Short task A:
Translate this sentence from the brewery carbon audit announcement into French: "Richard was impressed with the work and Samuel’s passion for both GHG reduction and the brewing sector."

____ Document

Utopian Release full Scope 1,2 & 3 Carbon Audit and announce path to Net Zero

Devon’s Utopian Brewing have used their 4th Anniversary today to release their first full carbon audit covering all of their Scope 1,2 and 3 emissions, using BIER and GHG protocol Guidelines. The company has also announced that it has applied to join the Science Based Target Initiative (SBTi) for Green House Gas (GHG) emission reduction.

DOWNLOAD THE FULL REPORT HERE

Releasing the report co-founder and Managing Director Richard Archer said “Creating a sustainable business was in our core values right from the very start but today marks a very important landmark in the development of our longer term goal of reducing our Green House Gas emissions and ultimately becoming a net zero brewery. We now have a benchmark to measure ourselves against and have a number of major investments in progress that will deliver significant reduction in our emissions in the short term. These first initiatives are predicted to make annual reductions of over 40 tonnes CO2e per year more than 10% of our total in 2022.

The application to join SBTi, subject to approval, will provide the company with a clearly defined path to meet the goals of the Paris Agreement –pursuing efforts to limit warming to 1.5°C. Being a part of the initiative will also provide an essential auditable framework to track progress against targets and to continuously announce and report on our progress to stakeholders.”

Utopian’s Carbon Audit Report was researched and produced by Samuel Ticehurst who the company had first met whilst he was completing his MSc thesis “Creating Sustainable Value in the UK Craft-brewing Industry” at Bath University. Richard was impressed with the work and Samuel’s passion for both GHG reduction and the brewing sector. It also highlighted that whilst many of the smaller craft and independent breweries were making positive noises around carbon emission reduction there seemed to be limited tangible progress.

________
____ Supplied material

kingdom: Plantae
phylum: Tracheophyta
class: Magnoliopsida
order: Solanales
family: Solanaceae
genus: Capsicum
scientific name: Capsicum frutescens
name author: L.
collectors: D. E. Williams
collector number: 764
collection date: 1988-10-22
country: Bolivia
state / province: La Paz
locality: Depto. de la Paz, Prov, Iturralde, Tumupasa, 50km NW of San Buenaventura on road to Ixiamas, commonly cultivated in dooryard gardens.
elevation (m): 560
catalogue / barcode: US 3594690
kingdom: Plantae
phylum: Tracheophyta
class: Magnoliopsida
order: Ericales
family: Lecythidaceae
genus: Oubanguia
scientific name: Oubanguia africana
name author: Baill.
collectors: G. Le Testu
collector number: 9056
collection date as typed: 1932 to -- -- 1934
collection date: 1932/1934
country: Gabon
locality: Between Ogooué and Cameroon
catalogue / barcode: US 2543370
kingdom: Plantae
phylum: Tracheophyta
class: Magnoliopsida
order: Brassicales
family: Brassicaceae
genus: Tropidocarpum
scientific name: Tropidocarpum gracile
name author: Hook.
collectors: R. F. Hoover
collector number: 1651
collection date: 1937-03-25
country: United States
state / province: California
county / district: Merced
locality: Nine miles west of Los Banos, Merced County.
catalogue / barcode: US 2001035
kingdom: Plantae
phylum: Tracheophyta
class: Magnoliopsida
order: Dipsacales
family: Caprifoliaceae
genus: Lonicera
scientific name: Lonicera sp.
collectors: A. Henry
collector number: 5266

________

Short task B:
Edit the stretch of records from the line containing "catalogue / barcode: US 2543370" through the end of the records by changing "collector number" to "collection number" and leaving everything else unchanged. Return only those lines, including both ends.

Correct result A:
Richard a été impressionné par le travail et par la passion de Samuel pour la réduction des GES ainsi que pour le secteur brassicole.

Correct result B:
catalogue / barcode: US 2543370
kingdom: Plantae
phylum: Tracheophyta
class: Magnoliopsida
order: Brassicales
family: Brassicaceae
genus: Tropidocarpum
scientific name: Tropidocarpum gracile
name author: Hook.
collectors: R. F. Hoover
collection number: 1651
collection date: 1937-03-25
country: United States
state / province: California
county / district: Merced
locality: Nine miles west of Los Banos, Merced County.
catalogue / barcode: US 2001035
kingdom: Plantae
phylum: Tracheophyta
class: Magnoliopsida
order: Dipsacales
family: Caprifoliaceae
genus: Lonicera
scientific name: Lonicera sp.
collectors: A. Henry
collection number: 5266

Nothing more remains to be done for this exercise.